Stepwise Model Builder Example
In this example, the Stepwise Model Builder module is used to create a custom logistic regression model for predicting a credit standing outcome. This analysis tool is the next logical progression from the Weight of Evidence tool. We will use the output from the Weight of Evidence example where the CreditRisk.sta example data set was used to create WoE variables via a Statistica Enterprise analysis configuration. The resulting data spreadsheet, Credit Risk WoE.sta, can be found in the Statistica examples folder.
Starting the analysis. Open the Credit Risk WoE.sta data set, and start the Stepwise Model Builder module:
Ribbon bar. Select the Home tab. In the File group, click the Open arrow and from the menu, select Open Examples. The Open a Statistica Data File dialog box is displayed. Credit Risk WoE.sta is located in the Datasets folder. After opening the data set, select the Statistics tab. In the Advanced/Multivariate group, click Advanced Models and from the menu, select Stepwise Model Builder to display the Stepwise Model Builder Startup Panel.
Classic menus. On the File menu, select Open Examples to display the Open a Statistica Data File dialog box; Credit Risk WoE.sta is located in the Datasets folder. After opening the data set, from the Statistics - Advanced Linear/Nonlinear Models submenu, select Stepwise Model Builder to display the Stepwise Model Builder Startup Panel.
In the Variable Selection group box, click the Select variables button to display the variable selection dialog box. In the Dependent list, select Credit Standing. In the Continuous predictor list, select the variables labeled WoE, variables 16 through 28.
In the Weight of Evidence example, the predictor variables were recoded with weight of evidence values to maximize predictability of the logistic regression model. These recoded variables are used as inputs for this model.
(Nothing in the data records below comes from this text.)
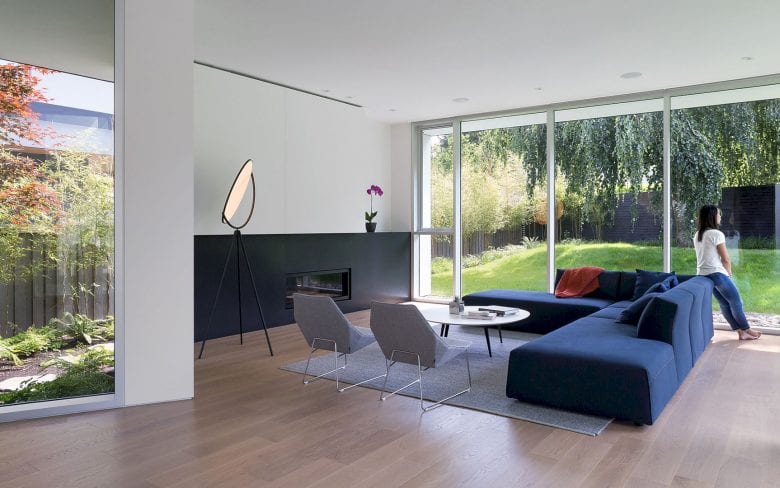
Identify the location of coffee table. (x=458, y=317).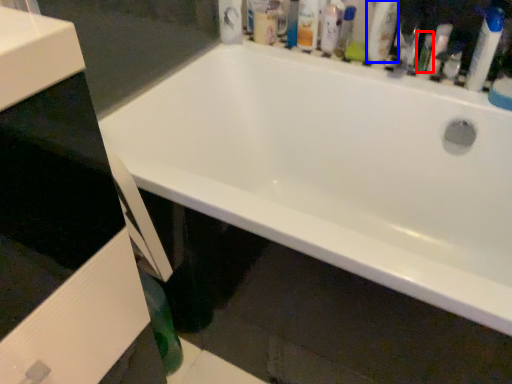
Question: Which object is closer to the camera taking this photo, toiletry (highlighted by a red box) or cleaning product (highlighted by a blue box)?

Choices:
 (A) toiletry
 (B) cleaning product

Answer: (B)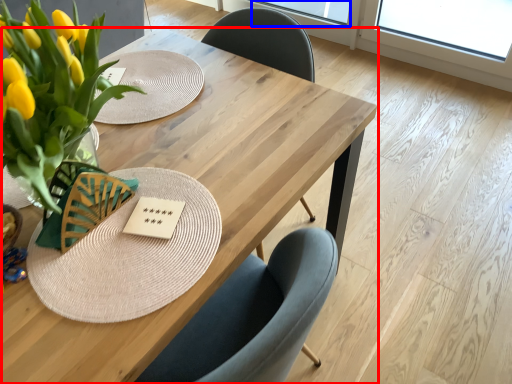
Question: Among these objects, which one is nearest to the camera, table (highlighted by a red box) or window screen (highlighted by a blue box)?

Choices:
 (A) table
 (B) window screen

Answer: (A)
Click the OK button to confirm the selected variables and close the dialog box. A dialog box is displayed that alerts you that a variable contains text labels when continuous data is expected. All the WoE variables use the numeric WoE value and show the grouping as text labels. The variable selection is correct and expected.
Click the Continue with current selection button to continue. The Stepwise Model Builder is updated with the variable selection and the variables are listed in the Marginal Analysis Variables pane.
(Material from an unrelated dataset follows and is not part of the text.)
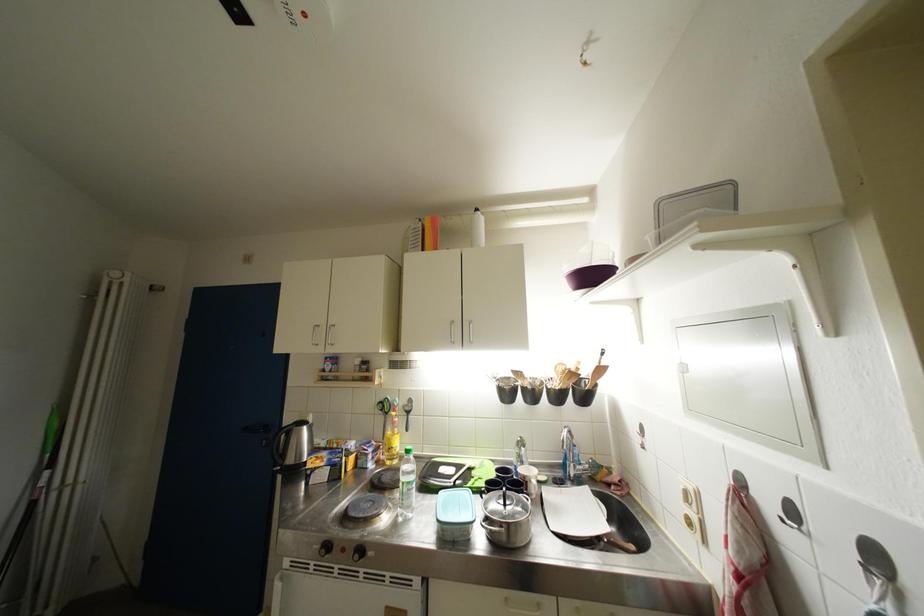
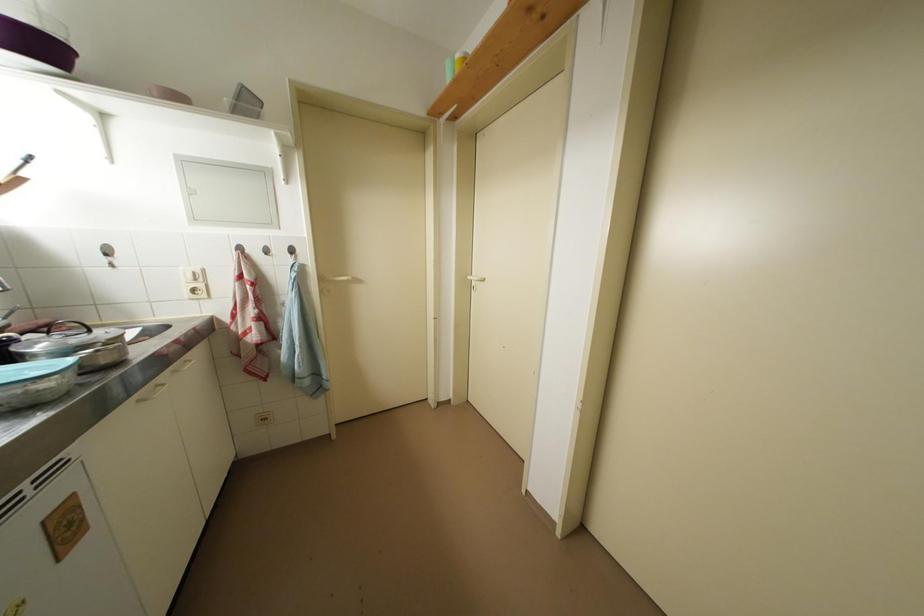
The point at (693, 496) is marked in the first image. Where is the corresponding point in the second image?

(201, 277)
In the Dependent (Y) Variable group box, the Bad code and Good code fields need updated. Double-click in the Bad code field to display the Values/Stats dialog box. Select Bad in the list.
Click OK to update this field and close the dialog box.
Repeat the process to enter Good in the Good code field.
Building the model. In the Run Marginal Analysis group box, click the Full sample button to begin building the logistic regression model. After processing, the Marginal Results Table will be updated with estimates and a p-value for variables in the predictive variable pool.
From experience, it is expected that Checking Account would be an important variable in this model. In the results, this variable, WoE_Checking_Acct, is statistically significant.
In the Marginal Results Table, select WoE_Checking_Acct. Then, in the Add/Remove Model Variables group box, click the Add variable button.
The Intercept and variable, WoE_Checking_Acct, are added to the model and are displayed in the Model Results Table.
Next, in the Marginal Results group box, click the Marginal analysis button to output a spreadsheet for each remaining variable that can be added to the final model.
Following is the output for the variable WoE_Credit Hist. In this spreadsheet, we see the model parameter estimates and significance tests for the model that include the Intercept and WoE_Checking Acct from the current selected model and the potential variable to add, WoE_Credit Hist. This variable is statistically significant, p=0.000004. It must be considered for the final model.
These results can be reviewed for all potential variables to add to the model. Continuing to use a combination of knowledge of the relationships expected in the data and what variables are easiest to track, along with the significance of the available variables, the following variables are also added to the model: Credit History, Months Acct, Age, Purpose, Savings Acct, and Residence Time. The Stepwise Model Builder updates as new variables are added to the final model.
Verifying the model. Once a good model is found containing our selection of variables, we can explore the model. In the Model Analysis group box, click the Graphs button. This creates several pieces of output including the Lift Chart showing the final model’s performance.
Another graph created in the output is the ROC Curve (Receiver Operating Characteristic Curve). This plot also helps to assess model performance. The greater the area under the curve, the better the model performance.
The model has overall good performance. To get an idea of the distribution of the parameter estimates, we can create bootstrap samples to estimate the distribution of the parameter estimates.
In the Model Analysis group box, confirm that the k replications parameter is set to 100.
Then, click the Bootstrap button to begin the process of taking bootstrap samples with replacement and estimating the model parameters. A message is displayed alerting you that this may take some time; click Yes.
When the process completes, a histogram is plotted for each parameter in the model, and a spreadsheet is created of the model parameter estimates across the 100 bootstrap samples. Following is the histogram of the bootstrap model parameter estimates for the variable WoE_Checking Acct.
Deploying the model. And finally, in the Model Results group box, click the Summary button to output the Model Building Summary and the Parameter estimates.
You can also create an analysis configuration to deploy these results. In the Model box, click the Deploy Model button.